By Dinesh Nandwana
In this era of fragmented production chains and digital commerce, the domino-effect of policies and regulations is greatly amplified. Policies, which address focused-questions within specific markets, have a wider impact on the economy through these industries’ linkages with others. However, these considerations have not been adequately recognized by the Department for Promotion of Industry and Internal Trade (DPIIT) in the wider e-commerce policy that has been floated for consultation or the FDI policy released in December last year. While the policy addresses concern about transparent and fair competition in the e-commerce market, it has not taken into account the interests of many other stakeholders in the industry, such as small businesses.
The new policies could potentially limit the ability of a marketplace to incentivize vendors, especially small vendors, to utilize e-commerce as a means to access new markets. This could mean losing the momentum that India has gained in promoting benefits from digitisation to small businesses or SMEs. KPMG estimates indicate that 43 per cent of small businesses in India participate in online sales, recognizing e-commerce as a cost-effective measure to increase sales, expand the business, and generate profits. SMEs which have adopted internet services for business activities have earned 51 per cent higher revenues, which amounts to 49 per cent more profit, 4 per cent higher employment and a 7 per cent wider consumer base than their traditional counterparts, according to a report by FICCI.
Besides the direct impact of e-commerce on industry participants, the industry creates employment and economic value in allied activities as well, such as logistics and digital education. Also, the wave of entrepreneurial efforts, which has been catalyzed by foreign investment in India’s e-commerce market, may get restrained by the new policy framework.
Press Note 2 of 2018 came unexpectedly to an industry that awaited a consultative process on a wider e-commerce policy. The hope was that this process would enable deliberation on the proposed policy as well as the time to align business strategy to accommodate the expected changes. However, the process that was followed lacked consultation with stakeholders.
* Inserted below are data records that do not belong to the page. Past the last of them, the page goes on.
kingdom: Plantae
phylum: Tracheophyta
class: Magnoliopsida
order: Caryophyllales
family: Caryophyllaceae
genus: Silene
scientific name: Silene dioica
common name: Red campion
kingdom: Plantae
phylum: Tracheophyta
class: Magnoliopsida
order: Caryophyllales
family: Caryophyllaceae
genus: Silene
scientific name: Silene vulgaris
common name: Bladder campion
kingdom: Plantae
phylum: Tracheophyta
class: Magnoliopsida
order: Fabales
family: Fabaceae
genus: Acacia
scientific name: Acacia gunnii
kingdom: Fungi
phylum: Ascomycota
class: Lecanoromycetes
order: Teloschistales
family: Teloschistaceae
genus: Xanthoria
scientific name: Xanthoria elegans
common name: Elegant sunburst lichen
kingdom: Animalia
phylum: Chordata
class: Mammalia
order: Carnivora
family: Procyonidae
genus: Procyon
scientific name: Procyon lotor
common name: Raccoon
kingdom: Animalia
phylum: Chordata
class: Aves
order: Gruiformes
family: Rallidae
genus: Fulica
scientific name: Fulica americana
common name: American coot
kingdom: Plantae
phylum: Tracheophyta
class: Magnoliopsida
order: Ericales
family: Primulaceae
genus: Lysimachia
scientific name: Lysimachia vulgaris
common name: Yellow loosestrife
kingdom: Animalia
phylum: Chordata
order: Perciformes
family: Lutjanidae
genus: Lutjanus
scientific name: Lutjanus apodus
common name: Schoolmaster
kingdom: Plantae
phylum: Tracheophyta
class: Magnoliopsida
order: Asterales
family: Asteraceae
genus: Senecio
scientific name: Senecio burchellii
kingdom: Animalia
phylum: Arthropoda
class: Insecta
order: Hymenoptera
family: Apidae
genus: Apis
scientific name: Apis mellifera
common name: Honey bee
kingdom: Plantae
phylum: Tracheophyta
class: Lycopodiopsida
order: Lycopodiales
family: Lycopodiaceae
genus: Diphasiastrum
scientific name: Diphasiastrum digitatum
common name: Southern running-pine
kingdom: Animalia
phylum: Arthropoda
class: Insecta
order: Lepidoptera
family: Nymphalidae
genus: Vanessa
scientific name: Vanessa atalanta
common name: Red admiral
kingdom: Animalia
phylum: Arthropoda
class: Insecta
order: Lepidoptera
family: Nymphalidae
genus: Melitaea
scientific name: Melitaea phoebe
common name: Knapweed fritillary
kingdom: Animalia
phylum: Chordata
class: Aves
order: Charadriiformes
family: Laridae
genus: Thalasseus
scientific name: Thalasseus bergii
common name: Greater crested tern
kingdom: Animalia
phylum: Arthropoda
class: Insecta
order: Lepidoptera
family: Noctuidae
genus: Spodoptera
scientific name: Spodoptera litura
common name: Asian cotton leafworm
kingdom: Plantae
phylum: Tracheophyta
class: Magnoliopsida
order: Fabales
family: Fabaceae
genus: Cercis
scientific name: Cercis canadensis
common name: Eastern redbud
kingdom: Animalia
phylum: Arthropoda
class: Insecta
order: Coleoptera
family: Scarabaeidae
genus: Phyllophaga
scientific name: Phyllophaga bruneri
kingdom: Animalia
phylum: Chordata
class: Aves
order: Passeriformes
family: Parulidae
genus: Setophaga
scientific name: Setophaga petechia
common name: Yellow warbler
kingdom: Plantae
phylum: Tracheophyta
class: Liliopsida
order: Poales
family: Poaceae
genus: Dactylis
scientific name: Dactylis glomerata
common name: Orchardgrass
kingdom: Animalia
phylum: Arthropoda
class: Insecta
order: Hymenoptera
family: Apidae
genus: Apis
The DPIIT has now, on February 23, floated the wider e-consultation policy for consultation. While the substantive concerns that were previously raised still lack clarity, in process, the new e-commerce policy follows the due process of consultation. However, the wider policy seems largely influenced by the earlier change to the FDI policy.
This consultation process that flows from a predetermined position that India has adopted seems to lack a joint consultative process. To the contrary, the process should have begun with the wider consultation before crystallizing these takeaways into Press Notes or legislation. Without a clear definition of e-commerce, the policy demarcates between inventory-based and marketplace models and encourages FDI in the latter only.
This fails to answer questions on whether the DPIIT sees intelligible differentia between the two and the rationale supporting the differentiation. Further, it also forwards the idea of an integrated system to connect customs, RBI and India Post to better track imports, all of which must be channelized through the customs route. While the objective of cleansing the market of counterfeit goods is commendable, it creates a hurdle to the ease of e-commerce, a benefit that guides investment in the sector. Furthermore, the policy change in FDI does not lose effect with the new consultation, nor is it possible that the Press Note is revised after consultation, regardless of the takeaways.
Democracy, as it has evolved, requires robust processes that are participatory and deliberative. The government recognizes the same, given that its various arms including regulators and ministries regularly undertake public consultation before framing policies. For instance, the Telecom Regulatory Authority of India and the Ministry of Information and Broadcasting, have both opened proposed laws for wider public consultation in recent times. While this engenders civic engagement on one hand, it also informs policymakers of the industry’s perspective. Additionally, industries are able to model a business strategy based on the changes that are expected.
Need for Balancing
While it may be argued that the DPIIT was well within its powers to notify the rules following executive action, the nascent stage and diverse nature of the e-commerce industry should have been accounted for before final notification of the rules. The unintended consequences that are observable today, two weeks into the new regime highlights the level of preparedness the industry found itself with. The industry is certainly in agreement about the need for a new e-commerce policy, however, it was not expected that the industry would wake up to a new notification that contains little clarity while seeking restrictive regulation. Existing and proposed commercial agreements, earnings predictions, as well as efforts to scale operations, have been impacted due to the unpredictable nature of the notification.
Public Policy on e-commerce should be designed to balance the benefits of foreign capital and the presence of large data corporations against remedies necessary to address the shortcomings of the market. This is done best through a consultative process that provides all stakeholders with an opportunity to participate in the law-making process. Indeed, the transformative impact of digitization and e-commerce at the grassroots level is too valuable to lose at the expense of hasty policymaking.
(Dinesh Nandwana is the Executive Chairman at Vakrangee Limited. Views are the author’s own.)